As an end user I wouldn't mind if decimal separators which happen to
match the specified field separator do not get interpreted as decimal
separators at all. I would consider such input as faulty. (This goes for
periods too in relevant locales I suppose).
Thanks for looking into this.
On 30-11-2023 14:22, Erik Auerswald wrote:
Hi Jeroen,
I think this is an interaction with the locale support of GNU Datamash
and the way GNU Datamash parses numbers.
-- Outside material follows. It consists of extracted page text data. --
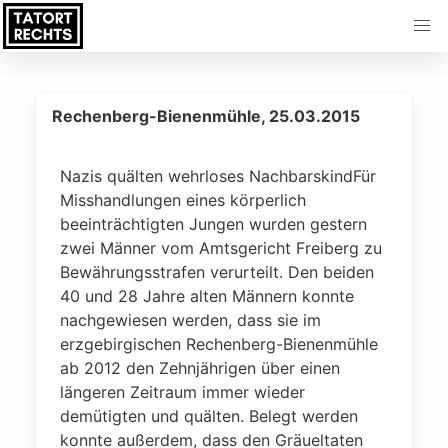
Rechenberg-Bienenmühle, 25.03.2015
Nazis quälten wehrloses NachbarskindFür
Misshandlungen eines körperlich
beeinträchtigten Jungen wurden gestern
zwei Männer vom Amtsgericht Freiberg zu
Bewährungsstrafen verurteilt. Den beiden
40 und 28 Jahre alten Männern konnte
nachgewiesen werden, dass sie im
erzgebirgischen Rechenberg-Bienenmühle
ab 2012 den Zehnjährigen über einen
längeren Zeitraum immer wieder
demütigten und quälten. Belegt werden
konnte außerdem, dass den Gräueltaten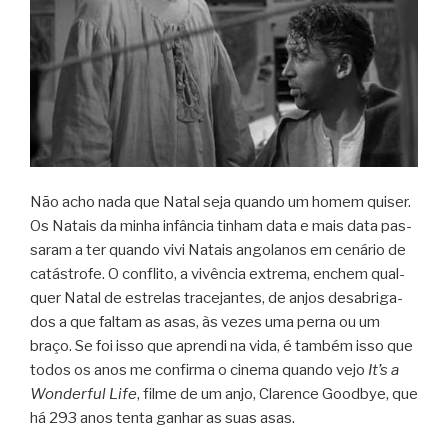
Não acho nada que Natal seja quando um homem qui­ser.
Os Natais da minha infân­cia tinham data e mais data pas­
sa­ram a ter quando vivi Natais ango­la­nos em cená­rio de
catás­trofe. O con­flito, a vivên­cia extrema, enchem qual­
quer Natal de estre­las tra­ce­jan­tes, de anjos desa­bri­ga­
dos a que fal­tam as asas, às vezes uma perna ou um
braço.
Se foi isso que aprendi na vida, é tam­bém isso que
todos os anos me con­firma o cinema quando vejo
It’s a
Won­der­ful Life
, filme de um anjo, Cla­rence Goodbye, que
há 293 anos tenta ganhar as suas asas.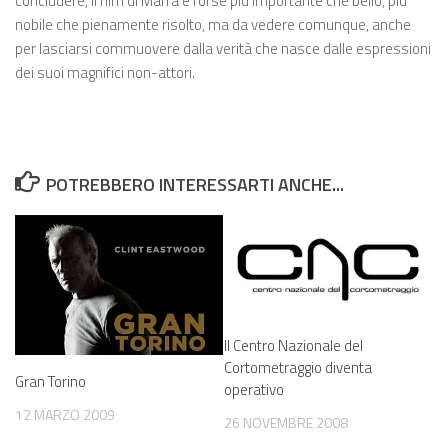
concludere, il film di Marra è forse più importante che bello, più
nobile che pienamente risolto, ma da vedere comunque, anche
per lasciarsi commuovere dalla verità che nasce dalle espressioni
dei suoi magnifici non-attori.
POTREBBERO INTERESSARTI ANCHE...
Il Centro Nazionale del
Cortometraggio diventa
Gran Torino
operativo
12 MARZO 2009
26 NOVEMBRE 2008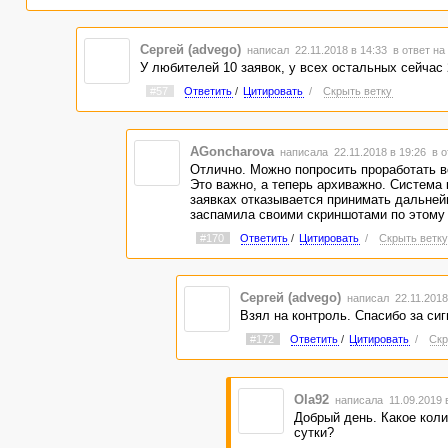
Сергей (advego)
написал 22.11.2018 в 14:33
в ответ на
У любителей 10 заявок, у всех остальных сейчас
#57
Ответить
/
Цитировать
/
Скрыть ветку
AGoncharova
написала 22.11.2018 в 19:26
в 
Отлично. Можно попросить проработать в
Это важно, а теперь архиважно. Система 
заявках отказывается принимать дальне
заспамила своими скриншотами по этому 
#170
Ответить
/
Цитировать
/
Скрыть ветк
Сергей (advego)
написал 22.11.2018
Взял на контроль. Спасибо за сиг
#172
Ответить
/
Цитировать
/
Скр
Ola92
написала 11.09.2019 
Добрый день. Какое коли
сутки?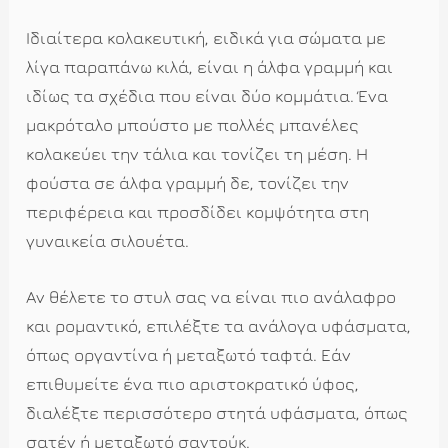
Ιδιαίτερα κολακευτική, ειδικά για σώματα με
λίγα παραπάνω κιλά, είναι η άλφα γραμμή και
ιδίως τα σχέδια που είναι δύο κομμάτια. Ένα
μακρόταλο μπούστο με πολλές μπανέλες
κολακεύει την τάλια και τονίζει τη μέση. Η
φούστα σε άλφα γραμμή δε, τονίζει την
περιφέρεια και προσδίδει κομψότητα στη
γυναικεία σιλουέτα.
Αν θέλετε το στυλ σας να είναι πιο ανάλαφρο
και ρομαντικό, επιλέξτε τα ανάλογα υφάσματα,
όπως οργαντίνα ή μεταξωτό ταφτά. Εάν
επιθυμείτε ένα πιο αριστοκρατικό ύφος,
διαλέξτε περισσότερο στητά υφάσματα, όπως
σατέν ή μεταξωτό σαντούκ.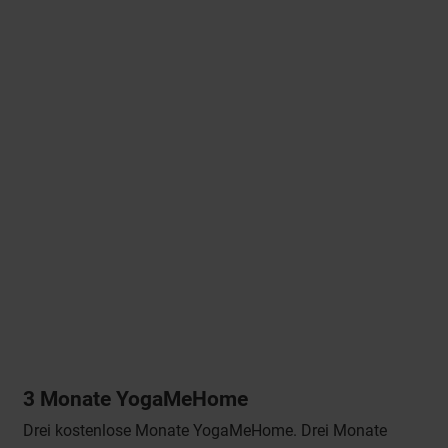
3 Monate YogaMeHome
Drei kostenlose Monate YogaMeHome. Drei Monate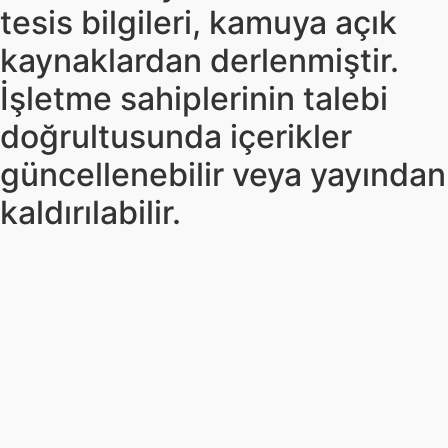
tesis bilgileri, kamuya açık
kaynaklardan derlenmiştir.
İşletme sahiplerinin talebi
doğrultusunda içerikler
güncellenebilir veya yayından
kaldırılabilir.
You can work around it by
temporarily overwriting the locale settings:
echo -e "a,14,1\nb,1,14\na,2,1" | \
LC_ALL=C datamash --field-separator=, -s groupby 1 sum 2,3
--> a,16,2
--> b,1,14
The problem occurs as soon as the second column is summed over:
echo -e "a,14,1\nb,1,14\na,2,1" | \
datamash --field-separator=, -s groupby 1 sum 2
--> datamash: invalid numeric value in line 1 field 2: '14'
The root cause is that GNU Datamash uses the locale settings for parsing
its input, and thus treats ',' as decimal separator in some locales
(e.g., in the de_DE.UTF-8 locale). This interacts with using ',' as
field separator.
I have not looked into the code and thus do not know how involved it
would be to fix this. (I do think this is a bug.)
Best regards,
Erik